Each state was ranked based on how they were developing their land-based emissions offset markets, with Queensland earning a high score of 80 per cent.
Fifth generation primary producers Dan and Emma-Jane Burnham are among the Queensland producers developing balanced and sustainable ecosystems.
Dan's parents bought Stonehaven in 2004, then Dan and his wife bought the adjoining property, Glenroy, in 2008. Both properties are run together under the Burnham Grazing business and can graze up to 1000 cattle across the 2430 hectares.
The Burnhams are diversifying their grazing business through their avoided-clearing project, funded by the Land Restoration Fund's (LRF) first investment round.
"Before my parents bought Stonehaven, the first three years we were continuously grazing and we started noticing a lot of country that was getting overgrazed," Mr Burnham said.
"We set it up as into a more regenerative style and grazing and we really had family support to change that grazing management and we noticed our country responding better to that.
"For diversifying our business with carbon farming in the dry time, it allows us to knock our stocking rate down and low rainfall periods, we can lighten off our beef cattle and still have income coming from our land."
Ms Burnham said they had seen significant changes on Stonehaven since investing in the capturing and storage of carbon dioxide.
"It is something we are really proud of and hope to pass on to the next generation," she said.
"We are managing trees and vegetation, building healthy soils and increasing biodiversity on our country by managing the recovery time of our paddocks by allowing them to rest."
"Our grass-fed, grass-finished beef cattle and our carbon biosequestration go hand in hand; both are a part of our core business, which is regenerative grazing," Mr Burnham added.
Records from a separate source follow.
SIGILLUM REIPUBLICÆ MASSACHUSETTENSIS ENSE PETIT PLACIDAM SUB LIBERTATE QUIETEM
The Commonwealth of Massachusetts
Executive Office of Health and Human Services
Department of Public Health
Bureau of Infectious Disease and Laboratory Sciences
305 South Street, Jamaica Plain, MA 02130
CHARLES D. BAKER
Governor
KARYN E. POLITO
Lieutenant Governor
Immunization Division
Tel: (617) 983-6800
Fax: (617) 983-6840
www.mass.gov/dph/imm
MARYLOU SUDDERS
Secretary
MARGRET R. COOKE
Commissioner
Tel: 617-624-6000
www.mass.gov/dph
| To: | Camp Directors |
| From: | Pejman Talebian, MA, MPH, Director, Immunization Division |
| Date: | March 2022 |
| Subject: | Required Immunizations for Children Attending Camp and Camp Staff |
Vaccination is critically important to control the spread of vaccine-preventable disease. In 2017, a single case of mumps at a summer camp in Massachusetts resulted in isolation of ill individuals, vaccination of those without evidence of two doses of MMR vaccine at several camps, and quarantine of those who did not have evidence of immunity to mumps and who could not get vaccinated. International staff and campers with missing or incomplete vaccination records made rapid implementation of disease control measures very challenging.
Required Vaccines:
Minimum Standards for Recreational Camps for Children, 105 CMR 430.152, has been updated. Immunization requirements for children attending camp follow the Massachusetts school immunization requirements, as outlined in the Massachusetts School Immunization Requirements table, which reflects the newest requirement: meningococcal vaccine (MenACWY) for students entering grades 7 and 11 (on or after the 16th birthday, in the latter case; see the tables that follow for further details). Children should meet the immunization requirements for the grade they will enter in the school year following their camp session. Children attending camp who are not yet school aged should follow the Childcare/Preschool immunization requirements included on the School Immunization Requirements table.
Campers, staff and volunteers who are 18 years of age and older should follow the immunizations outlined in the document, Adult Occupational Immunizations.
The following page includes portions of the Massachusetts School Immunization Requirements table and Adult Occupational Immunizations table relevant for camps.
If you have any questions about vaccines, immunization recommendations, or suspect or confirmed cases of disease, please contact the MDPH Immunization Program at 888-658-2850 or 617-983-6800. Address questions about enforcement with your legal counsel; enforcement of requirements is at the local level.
The Burnhams regenerative production project will retain and regenerate 190 ha of native vegetation.
GreenCollar's chief operating officer Nerida Bradley said LRF was a leading example of rewarding farmers for the benefits generated from carbon farming projects.
"The projects we are developing under the LRF scheme are some of the first to tangibly demonstrate the value of biodiversity improvements alongside carbon abatement and sequestration," she said.
State Environment Minister Meaghan Scanlon said Queensland's leading position in the inaugural Carbon Farming Scorecard spoke to the Palaszczuk Government's strong policy initiatives and ongoing partnerships with key stakeholders.
"The Palaszczuk government is delivering a record $1.4 billion budget to protect the environment, create thousands more jobs and deliver an economic recovery plan through emerging industries like carbon farming," Ms Scanlon said.
"The Carbon Market Institute ranked each state based on how they are developing their land-based emissions offset markets, with Queensland earning a high score of 80 per cent."
Ms Scanlon said one example was the planting of 153,000 trees along Wivenhoe Dam through the LRF, revegetating 170 hectares of land and supporting 26 jobs.
"The LRF was the first scheme in Australia to value and pay for the strong co-benefits associated with carbon farming projects," she said.
"This means Queensland landholders aren't just paid for the carbon they store but will also benefit from longer-term outcomes like healthier waterways, increased habitat for threatened species, and more resilient landscapes.
"Farmers, First Nations peoples and other landholders are critical to the state's successful carbon farming industry, and the LRF works to empower more Queenslanders to get involved in carbon farming and other environmental markets.
"The Palaszczuk government has invested in programs that provide a practical resource to help farmers in Queensland take the first step towards developing a carbon project, including the LRF's carbon farming rebate scheme which offered landholders up to $10,000 to receive carbon farming advice from approved professionals."